TIGA SINERGI STRATEGIS EKOSISTEM
Untuk mengubah potensi tersebut menjadi realitas pembangunan daerah, diperlukan penguatan sinergi pada tiga pilar utama. Pertama, literasi keuangan dan kepercayaan publik: kepercayaan masyarakat tumbuh dari pemahaman, sehingga pemerintah daerah, akademisi, dan ulama perlu berkolaborasi meningkatkan literasi bahwa fintech syariah tidak hanya aman dan halal, tetapi juga mudah diakses. Kedua, harmonisasi regulasi dan pengawasan: OJK, Bank Indonesia, serta DSN-MUI harus terus menyelaraskan regulasi teknis dengan Qanun Aceh agar adaptif terhadap perkembangan teknologi tanpa mengorbankan prinsip kepatuhan syariah.

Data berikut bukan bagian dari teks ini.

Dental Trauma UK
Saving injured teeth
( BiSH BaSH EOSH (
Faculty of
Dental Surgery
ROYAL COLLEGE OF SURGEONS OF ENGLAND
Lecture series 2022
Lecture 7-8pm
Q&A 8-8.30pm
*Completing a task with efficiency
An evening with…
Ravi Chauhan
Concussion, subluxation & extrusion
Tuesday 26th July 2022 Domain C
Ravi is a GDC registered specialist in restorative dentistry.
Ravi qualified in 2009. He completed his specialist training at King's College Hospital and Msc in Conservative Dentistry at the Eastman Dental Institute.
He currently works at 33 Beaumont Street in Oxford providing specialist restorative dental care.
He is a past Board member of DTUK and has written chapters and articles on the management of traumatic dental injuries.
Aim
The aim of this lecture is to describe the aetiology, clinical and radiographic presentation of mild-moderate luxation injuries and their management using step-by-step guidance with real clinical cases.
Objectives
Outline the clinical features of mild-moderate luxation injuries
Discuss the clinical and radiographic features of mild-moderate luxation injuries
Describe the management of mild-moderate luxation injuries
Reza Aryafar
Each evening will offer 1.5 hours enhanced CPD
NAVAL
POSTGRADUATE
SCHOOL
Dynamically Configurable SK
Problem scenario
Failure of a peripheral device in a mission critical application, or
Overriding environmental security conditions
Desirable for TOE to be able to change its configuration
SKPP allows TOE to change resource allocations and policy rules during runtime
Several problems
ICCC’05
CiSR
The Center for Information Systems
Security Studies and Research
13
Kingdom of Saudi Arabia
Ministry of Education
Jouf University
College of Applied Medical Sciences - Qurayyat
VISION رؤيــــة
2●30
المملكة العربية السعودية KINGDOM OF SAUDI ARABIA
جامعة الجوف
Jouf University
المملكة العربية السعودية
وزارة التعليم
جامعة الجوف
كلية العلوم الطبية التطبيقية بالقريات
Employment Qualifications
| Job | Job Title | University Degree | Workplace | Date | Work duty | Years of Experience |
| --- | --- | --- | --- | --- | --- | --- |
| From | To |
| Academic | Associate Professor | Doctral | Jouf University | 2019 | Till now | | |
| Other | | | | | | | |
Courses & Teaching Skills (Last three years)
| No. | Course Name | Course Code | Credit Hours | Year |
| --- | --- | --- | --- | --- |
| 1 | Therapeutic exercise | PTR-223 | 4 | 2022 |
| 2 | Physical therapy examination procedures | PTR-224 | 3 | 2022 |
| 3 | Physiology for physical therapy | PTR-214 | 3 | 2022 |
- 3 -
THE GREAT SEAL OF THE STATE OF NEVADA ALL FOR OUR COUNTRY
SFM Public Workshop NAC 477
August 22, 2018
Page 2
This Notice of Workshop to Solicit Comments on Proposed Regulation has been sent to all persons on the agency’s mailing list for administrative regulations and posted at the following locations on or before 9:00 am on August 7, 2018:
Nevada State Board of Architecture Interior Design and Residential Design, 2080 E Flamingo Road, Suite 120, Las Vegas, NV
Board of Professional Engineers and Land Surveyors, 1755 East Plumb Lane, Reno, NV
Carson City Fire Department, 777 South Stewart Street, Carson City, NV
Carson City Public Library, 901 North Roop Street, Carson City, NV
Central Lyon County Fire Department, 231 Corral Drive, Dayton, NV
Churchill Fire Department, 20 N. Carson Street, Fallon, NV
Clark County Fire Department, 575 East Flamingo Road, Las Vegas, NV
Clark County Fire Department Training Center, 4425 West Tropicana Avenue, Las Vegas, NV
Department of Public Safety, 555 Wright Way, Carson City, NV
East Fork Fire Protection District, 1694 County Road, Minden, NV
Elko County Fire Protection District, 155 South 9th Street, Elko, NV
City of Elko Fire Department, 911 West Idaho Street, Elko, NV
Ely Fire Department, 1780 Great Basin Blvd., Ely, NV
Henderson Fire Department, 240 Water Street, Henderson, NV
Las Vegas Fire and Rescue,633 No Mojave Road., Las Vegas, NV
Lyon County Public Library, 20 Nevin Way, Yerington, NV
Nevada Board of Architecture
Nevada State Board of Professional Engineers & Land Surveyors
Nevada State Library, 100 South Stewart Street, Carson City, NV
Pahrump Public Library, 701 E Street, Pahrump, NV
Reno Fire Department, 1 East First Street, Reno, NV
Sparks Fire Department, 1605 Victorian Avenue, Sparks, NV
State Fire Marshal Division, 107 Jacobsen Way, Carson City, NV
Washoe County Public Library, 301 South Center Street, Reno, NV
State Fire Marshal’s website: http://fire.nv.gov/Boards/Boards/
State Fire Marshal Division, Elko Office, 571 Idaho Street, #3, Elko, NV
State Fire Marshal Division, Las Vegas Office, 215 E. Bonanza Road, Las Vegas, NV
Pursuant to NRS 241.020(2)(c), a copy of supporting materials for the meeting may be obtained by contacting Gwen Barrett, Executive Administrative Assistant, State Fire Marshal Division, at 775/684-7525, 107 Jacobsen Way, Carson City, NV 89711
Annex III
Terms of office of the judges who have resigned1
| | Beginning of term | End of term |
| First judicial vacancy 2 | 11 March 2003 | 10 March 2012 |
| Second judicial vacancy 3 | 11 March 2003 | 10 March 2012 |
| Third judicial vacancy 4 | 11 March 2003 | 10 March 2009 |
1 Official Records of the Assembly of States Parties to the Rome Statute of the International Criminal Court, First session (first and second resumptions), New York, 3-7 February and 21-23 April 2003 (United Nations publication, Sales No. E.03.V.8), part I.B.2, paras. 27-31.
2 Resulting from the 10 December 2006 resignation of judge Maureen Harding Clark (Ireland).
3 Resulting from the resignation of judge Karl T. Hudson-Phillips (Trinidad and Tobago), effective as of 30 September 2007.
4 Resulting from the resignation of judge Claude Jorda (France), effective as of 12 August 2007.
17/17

Ketiga, kolaborasi lembaga keuangan lokal: bank syariah dan Lembaga Keuangan Mikro Syariah (BMT/LKM) di Aceh perlu membangun sinergi dengan penyedia fintech melalui skema channeling maupun integrasi teknologi Application Programming Interface (API).
MENJADIKAN ACEH RUJUKAN EKONOMI DIGITAL SYARIAH
Penerapan kerangka keuangan syariah di Aceh seharusnya tidak dipandang sebagai hambatan ruang gerak, melainkan sebagai branding keunggulan komparatif di tingkat nasional maupun internasional. Dengan menempatkan fintech syariah sebagai pilar pendorong — didukung data yang jujur, regulasi yang harmonis, dan literasi yang terus ditingkatkan — Aceh berpeluang besar menjadi percontohan (role model) dalam pengembangan ekosistem keuangan digital berbasis syariah yang inklusif, transparan, dan berkelanjutan di Asia Tenggara..
Catatan. Artikel ini murni opini penulis.